So I've decided that I'm going to build an autonomous drone. I'm using 3 gyroscopes and 3 accelerometers with measurements combined using a complimentary filter to get the plane's orientation relative to the fixed Earth coordinate system. The gyroscopes measure the angular velocity about each of the 3 Cartesian axises of the airplane in the plane's coordinate system. From what I understand, I "have" to use quaternions to convert the rotations from the ever-changing coordinate system of the plane to the fixed coordinate system of the the Earth, meaning that I want to convert rotations about the plane's axises to the equivalent rotations about the Earth's axises to get the true orientation. While I believe I understand the concepts fine, I'm not too sure about the math. If someone would be willing to explain, step by step, how one would create/manipulate a quaternion or quaternions to convert angular rotations from one coordinate system to angular rotations in another that would be incredibly helpful.
You don't have to use quaternions, however it simplifies the math and makes it easier to achieve the real-time processing which would be required in your drone.
It has been a while since I've played with the math, and I have no interest in doing this for you... but the basic concepts are pretty simple, actually.
The problem with Euler rotational systems is called 'gimbal-lock'. It has to do with the fact that some angles are not particularly easy to manage with floating-point mathematics, resulting in a jittering about an axis (because the underlying angle cannot be represented with sufficient precision to be correct).
Quaternions fix this by working in an imaginary cubic space, so that the values can be normalized to a more manageable floating-point range. (You don't actually have to care about the imaginary roots to use any of this.)
Transformations to your system work the same as before: multiply by an appropriate 2D transformation matrix.
(Just keep in mind that matrix multiplication is not commutative, so you have to make sure to do things in the proper order each time!)
Just some non-math advice: Since you're building a drone, you should research the laws of country/state you are in concerning air space and drone operation. I've heard some stories of hobbyists getting into deep trouble because they didn't have the proper papers and licenses. I'm not exactly sure, but it could be that these laws only apply to camera-mounted drones, but it varies from place to place anyways.
Legality should not be a problem here. A drone like this should easily qualify as an ultralight aircraft or just a regular model plane here in the US. But as usual check local laws. Those people get into trouble for doing stupid crap like trying to fly through the middle of downtown or too close to an airfield (private airfields count and aren't always clearly visible), which is a safety hazard for obvious reasons. Otherwise this isn't any different from flying a model plane.

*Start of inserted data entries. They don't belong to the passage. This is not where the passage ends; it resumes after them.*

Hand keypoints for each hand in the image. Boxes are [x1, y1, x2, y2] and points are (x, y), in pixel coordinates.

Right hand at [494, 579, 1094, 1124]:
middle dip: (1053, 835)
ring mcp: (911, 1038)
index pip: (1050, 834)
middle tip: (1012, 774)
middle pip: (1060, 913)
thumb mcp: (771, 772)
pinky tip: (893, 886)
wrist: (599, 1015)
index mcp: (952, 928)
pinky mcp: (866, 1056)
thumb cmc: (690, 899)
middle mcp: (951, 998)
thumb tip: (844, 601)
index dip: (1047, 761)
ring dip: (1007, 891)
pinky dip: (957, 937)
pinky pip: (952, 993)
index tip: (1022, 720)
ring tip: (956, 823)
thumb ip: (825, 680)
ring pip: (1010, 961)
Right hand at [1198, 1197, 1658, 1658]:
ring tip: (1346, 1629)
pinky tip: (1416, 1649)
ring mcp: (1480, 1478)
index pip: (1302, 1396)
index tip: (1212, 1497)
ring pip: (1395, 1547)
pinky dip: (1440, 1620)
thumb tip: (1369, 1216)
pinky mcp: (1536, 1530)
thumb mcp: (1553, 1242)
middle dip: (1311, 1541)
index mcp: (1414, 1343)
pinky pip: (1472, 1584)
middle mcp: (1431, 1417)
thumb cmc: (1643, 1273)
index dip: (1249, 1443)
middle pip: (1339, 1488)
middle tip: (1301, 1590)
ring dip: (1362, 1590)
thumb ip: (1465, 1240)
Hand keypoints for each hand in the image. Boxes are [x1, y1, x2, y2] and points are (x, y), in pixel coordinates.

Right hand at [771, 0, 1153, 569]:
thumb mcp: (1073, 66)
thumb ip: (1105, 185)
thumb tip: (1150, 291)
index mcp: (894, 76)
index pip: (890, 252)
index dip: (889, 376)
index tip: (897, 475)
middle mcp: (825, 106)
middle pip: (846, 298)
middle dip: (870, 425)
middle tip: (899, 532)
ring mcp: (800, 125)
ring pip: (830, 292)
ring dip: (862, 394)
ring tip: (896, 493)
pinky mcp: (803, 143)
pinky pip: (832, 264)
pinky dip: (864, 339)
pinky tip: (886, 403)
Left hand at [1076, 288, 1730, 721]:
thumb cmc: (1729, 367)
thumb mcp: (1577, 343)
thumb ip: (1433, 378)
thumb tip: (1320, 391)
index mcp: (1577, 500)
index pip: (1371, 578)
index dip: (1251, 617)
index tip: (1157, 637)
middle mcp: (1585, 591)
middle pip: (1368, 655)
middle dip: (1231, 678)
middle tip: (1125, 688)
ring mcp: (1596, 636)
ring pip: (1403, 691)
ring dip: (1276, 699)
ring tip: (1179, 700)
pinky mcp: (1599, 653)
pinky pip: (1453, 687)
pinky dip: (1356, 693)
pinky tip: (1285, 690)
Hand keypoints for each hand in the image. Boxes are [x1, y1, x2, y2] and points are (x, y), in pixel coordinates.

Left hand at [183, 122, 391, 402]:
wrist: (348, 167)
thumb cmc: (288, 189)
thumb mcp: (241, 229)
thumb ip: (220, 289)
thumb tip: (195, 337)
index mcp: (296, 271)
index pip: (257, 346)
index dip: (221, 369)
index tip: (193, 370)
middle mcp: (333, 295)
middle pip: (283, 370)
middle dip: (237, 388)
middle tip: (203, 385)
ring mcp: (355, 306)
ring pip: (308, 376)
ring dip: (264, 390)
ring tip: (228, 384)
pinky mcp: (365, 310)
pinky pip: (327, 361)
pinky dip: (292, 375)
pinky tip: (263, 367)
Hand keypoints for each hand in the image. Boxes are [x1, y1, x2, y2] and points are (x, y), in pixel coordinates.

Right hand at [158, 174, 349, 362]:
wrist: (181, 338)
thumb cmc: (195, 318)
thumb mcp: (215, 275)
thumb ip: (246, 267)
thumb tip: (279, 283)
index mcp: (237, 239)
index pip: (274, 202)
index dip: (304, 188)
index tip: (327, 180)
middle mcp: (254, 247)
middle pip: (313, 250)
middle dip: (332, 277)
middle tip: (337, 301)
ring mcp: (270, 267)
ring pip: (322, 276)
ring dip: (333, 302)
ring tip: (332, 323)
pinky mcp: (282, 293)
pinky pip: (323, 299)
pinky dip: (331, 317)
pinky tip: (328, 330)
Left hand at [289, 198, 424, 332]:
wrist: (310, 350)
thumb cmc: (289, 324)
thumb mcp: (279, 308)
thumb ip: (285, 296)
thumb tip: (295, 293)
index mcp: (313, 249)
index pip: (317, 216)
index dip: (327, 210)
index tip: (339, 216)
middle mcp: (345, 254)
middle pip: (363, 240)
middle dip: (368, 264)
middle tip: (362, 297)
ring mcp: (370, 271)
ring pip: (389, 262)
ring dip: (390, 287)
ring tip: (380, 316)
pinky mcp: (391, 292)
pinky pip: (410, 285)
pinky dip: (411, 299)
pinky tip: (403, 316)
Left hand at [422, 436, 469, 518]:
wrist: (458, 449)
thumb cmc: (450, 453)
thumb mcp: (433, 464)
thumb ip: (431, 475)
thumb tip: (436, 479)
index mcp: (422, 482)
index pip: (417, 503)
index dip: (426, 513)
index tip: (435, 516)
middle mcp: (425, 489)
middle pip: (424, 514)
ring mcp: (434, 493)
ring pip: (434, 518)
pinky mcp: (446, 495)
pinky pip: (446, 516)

@ OP: So how far are you trying to go here? I have to say I've built dozens of free flying devices in my life and I've never touched on any of this.
I plan on this thing being able to traverse from way point to way point completely on its own, then return to where I launched it from. The only thing I will be doing manually is takeoff and landing. I've searched around and haven't been able to find any laws that I would be in violation of, so long as it stays less than 700 feet off the ground and obviously out of restricted airspaces.
As for the original topic of quaternions, thank you all for the references. I'll definitely be looking at them and working out the math and trying to wrap my mind around all of it. Right now I'm in the middle of all my AP exams and I have my final presentation for an engineering class that I'm in, but once all of that is out of the way this project will resume.